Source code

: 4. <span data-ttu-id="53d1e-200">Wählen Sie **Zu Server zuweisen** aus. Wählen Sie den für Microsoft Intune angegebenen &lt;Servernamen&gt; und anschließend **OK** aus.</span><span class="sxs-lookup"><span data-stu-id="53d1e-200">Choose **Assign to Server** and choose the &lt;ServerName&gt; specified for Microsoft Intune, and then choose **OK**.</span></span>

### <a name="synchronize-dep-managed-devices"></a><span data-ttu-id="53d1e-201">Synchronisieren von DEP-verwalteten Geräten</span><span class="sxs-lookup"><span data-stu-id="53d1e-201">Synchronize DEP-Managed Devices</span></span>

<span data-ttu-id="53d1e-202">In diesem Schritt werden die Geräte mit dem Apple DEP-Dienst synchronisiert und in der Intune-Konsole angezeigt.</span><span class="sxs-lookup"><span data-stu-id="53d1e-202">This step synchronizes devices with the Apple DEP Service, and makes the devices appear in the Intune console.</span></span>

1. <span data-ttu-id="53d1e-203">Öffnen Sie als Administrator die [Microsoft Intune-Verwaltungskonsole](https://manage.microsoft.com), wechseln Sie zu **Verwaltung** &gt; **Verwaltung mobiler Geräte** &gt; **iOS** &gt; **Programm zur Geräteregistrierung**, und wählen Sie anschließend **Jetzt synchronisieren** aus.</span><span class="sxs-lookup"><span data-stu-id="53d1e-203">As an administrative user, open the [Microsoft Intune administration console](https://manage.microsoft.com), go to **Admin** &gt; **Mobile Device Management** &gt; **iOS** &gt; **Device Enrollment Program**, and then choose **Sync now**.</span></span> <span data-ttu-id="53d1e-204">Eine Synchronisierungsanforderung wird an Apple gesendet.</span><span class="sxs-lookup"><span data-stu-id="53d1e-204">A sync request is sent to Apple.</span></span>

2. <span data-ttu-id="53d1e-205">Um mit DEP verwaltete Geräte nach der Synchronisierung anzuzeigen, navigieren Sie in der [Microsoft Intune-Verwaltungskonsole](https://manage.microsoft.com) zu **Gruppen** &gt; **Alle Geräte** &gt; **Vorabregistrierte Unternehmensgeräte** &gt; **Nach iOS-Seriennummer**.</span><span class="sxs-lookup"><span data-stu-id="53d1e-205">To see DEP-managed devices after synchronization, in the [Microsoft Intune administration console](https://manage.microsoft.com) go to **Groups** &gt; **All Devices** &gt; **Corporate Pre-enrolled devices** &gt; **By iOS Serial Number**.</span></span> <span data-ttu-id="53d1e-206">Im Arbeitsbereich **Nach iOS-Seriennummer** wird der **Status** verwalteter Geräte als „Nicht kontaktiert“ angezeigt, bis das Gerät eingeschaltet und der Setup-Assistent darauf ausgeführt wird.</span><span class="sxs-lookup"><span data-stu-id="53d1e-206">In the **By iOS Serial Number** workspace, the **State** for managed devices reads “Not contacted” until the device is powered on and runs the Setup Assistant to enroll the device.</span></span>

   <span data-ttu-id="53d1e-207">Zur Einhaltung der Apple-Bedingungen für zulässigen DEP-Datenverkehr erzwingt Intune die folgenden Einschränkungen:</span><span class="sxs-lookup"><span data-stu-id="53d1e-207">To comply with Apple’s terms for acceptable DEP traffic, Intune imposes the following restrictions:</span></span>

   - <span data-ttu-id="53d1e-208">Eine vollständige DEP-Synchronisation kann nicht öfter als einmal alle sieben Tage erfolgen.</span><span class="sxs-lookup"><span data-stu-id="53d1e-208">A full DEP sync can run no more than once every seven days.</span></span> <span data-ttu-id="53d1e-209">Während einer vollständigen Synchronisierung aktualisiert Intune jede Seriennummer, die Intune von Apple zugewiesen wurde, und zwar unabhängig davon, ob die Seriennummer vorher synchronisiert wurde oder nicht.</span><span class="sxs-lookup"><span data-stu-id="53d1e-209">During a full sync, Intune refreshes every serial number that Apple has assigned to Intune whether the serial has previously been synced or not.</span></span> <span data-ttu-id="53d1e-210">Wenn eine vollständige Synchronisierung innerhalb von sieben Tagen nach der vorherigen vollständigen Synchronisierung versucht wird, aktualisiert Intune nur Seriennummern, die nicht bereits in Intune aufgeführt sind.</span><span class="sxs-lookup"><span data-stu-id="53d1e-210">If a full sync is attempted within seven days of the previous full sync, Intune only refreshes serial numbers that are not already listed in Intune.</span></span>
- - - -
_Consegna:_
Ricopia tutte le righe qui sopra senza cambiare nulla.

_Risposta:_
Source code

: 4. <span data-ttu-id="53d1e-200">Wählen Sie **Zu Server zuweisen** aus. Wählen Sie den für Microsoft Intune angegebenen &lt;Servernamen&gt; und anschließend **OK** aus.</span><span class="sxs-lookup"><span data-stu-id="53d1e-200">Choose **Assign to Server** and choose the &lt;ServerName&gt; specified for Microsoft Intune, and then choose **OK**.</span></span>

### <a name="synchronize-dep-managed-devices"></a><span data-ttu-id="53d1e-201">Synchronisieren von DEP-verwalteten Geräten</span><span class="sxs-lookup"><span data-stu-id="53d1e-201">Synchronize DEP-Managed Devices</span></span>

<span data-ttu-id="53d1e-202">In diesem Schritt werden die Geräte mit dem Apple DEP-Dienst synchronisiert und in der Intune-Konsole angezeigt.</span><span class="sxs-lookup"><span data-stu-id="53d1e-202">This step synchronizes devices with the Apple DEP Service, and makes the devices appear in the Intune console.</span></span>

1. <span data-ttu-id="53d1e-203">Öffnen Sie als Administrator die [Microsoft Intune-Verwaltungskonsole](https://manage.microsoft.com), wechseln Sie zu **Verwaltung** &gt; **Verwaltung mobiler Geräte** &gt; **iOS** &gt; **Programm zur Geräteregistrierung**, und wählen Sie anschließend **Jetzt synchronisieren** aus.</span><span class="sxs-lookup"><span data-stu-id="53d1e-203">As an administrative user, open the [Microsoft Intune administration console](https://manage.microsoft.com), go to **Admin** &gt; **Mobile Device Management** &gt; **iOS** &gt; **Device Enrollment Program**, and then choose **Sync now**.</span></span> <span data-ttu-id="53d1e-204">Eine Synchronisierungsanforderung wird an Apple gesendet.</span><span class="sxs-lookup"><span data-stu-id="53d1e-204">A sync request is sent to Apple.</span></span>

2. <span data-ttu-id="53d1e-205">Um mit DEP verwaltete Geräte nach der Synchronisierung anzuzeigen, navigieren Sie in der [Microsoft Intune-Verwaltungskonsole](https://manage.microsoft.com) zu **Gruppen** &gt; **Alle Geräte** &gt; **Vorabregistrierte Unternehmensgeräte** &gt; **Nach iOS-Seriennummer**.</span><span class="sxs-lookup"><span data-stu-id="53d1e-205">To see DEP-managed devices after synchronization, in the [Microsoft Intune administration console](https://manage.microsoft.com) go to **Groups** &gt; **All Devices** &gt; **Corporate Pre-enrolled devices** &gt; **By iOS Serial Number**.</span></span> <span data-ttu-id="53d1e-206">Im Arbeitsbereich **Nach iOS-Seriennummer** wird der **Status** verwalteter Geräte als „Nicht kontaktiert“ angezeigt, bis das Gerät eingeschaltet und der Setup-Assistent darauf ausgeführt wird.</span><span class="sxs-lookup"><span data-stu-id="53d1e-206">In the **By iOS Serial Number** workspace, the **State** for managed devices reads “Not contacted” until the device is powered on and runs the Setup Assistant to enroll the device.</span></span>

   <span data-ttu-id="53d1e-207">Zur Einhaltung der Apple-Bedingungen für zulässigen DEP-Datenverkehr erzwingt Intune die folgenden Einschränkungen:</span><span class="sxs-lookup"><span data-stu-id="53d1e-207">To comply with Apple’s terms for acceptable DEP traffic, Intune imposes the following restrictions:</span></span>

   - <span data-ttu-id="53d1e-208">Eine vollständige DEP-Synchronisation kann nicht öfter als einmal alle sieben Tage erfolgen.</span><span class="sxs-lookup"><span data-stu-id="53d1e-208">A full DEP sync can run no more than once every seven days.</span></span> <span data-ttu-id="53d1e-209">Während einer vollständigen Synchronisierung aktualisiert Intune jede Seriennummer, die Intune von Apple zugewiesen wurde, und zwar unabhängig davon, ob die Seriennummer vorher synchronisiert wurde oder nicht.</span><span class="sxs-lookup"><span data-stu-id="53d1e-209">During a full sync, Intune refreshes every serial number that Apple has assigned to Intune whether the serial has previously been synced or not.</span></span> <span data-ttu-id="53d1e-210">Wenn eine vollständige Synchronisierung innerhalb von sieben Tagen nach der vorherigen vollständigen Synchronisierung versucht wird, aktualisiert Intune nur Seriennummern, die nicht bereits in Intune aufgeführt sind.</span><span class="sxs-lookup"><span data-stu-id="53d1e-210">If a full sync is attempted within seven days of the previous full sync, Intune only refreshes serial numbers that are not already listed in Intune.</span></span>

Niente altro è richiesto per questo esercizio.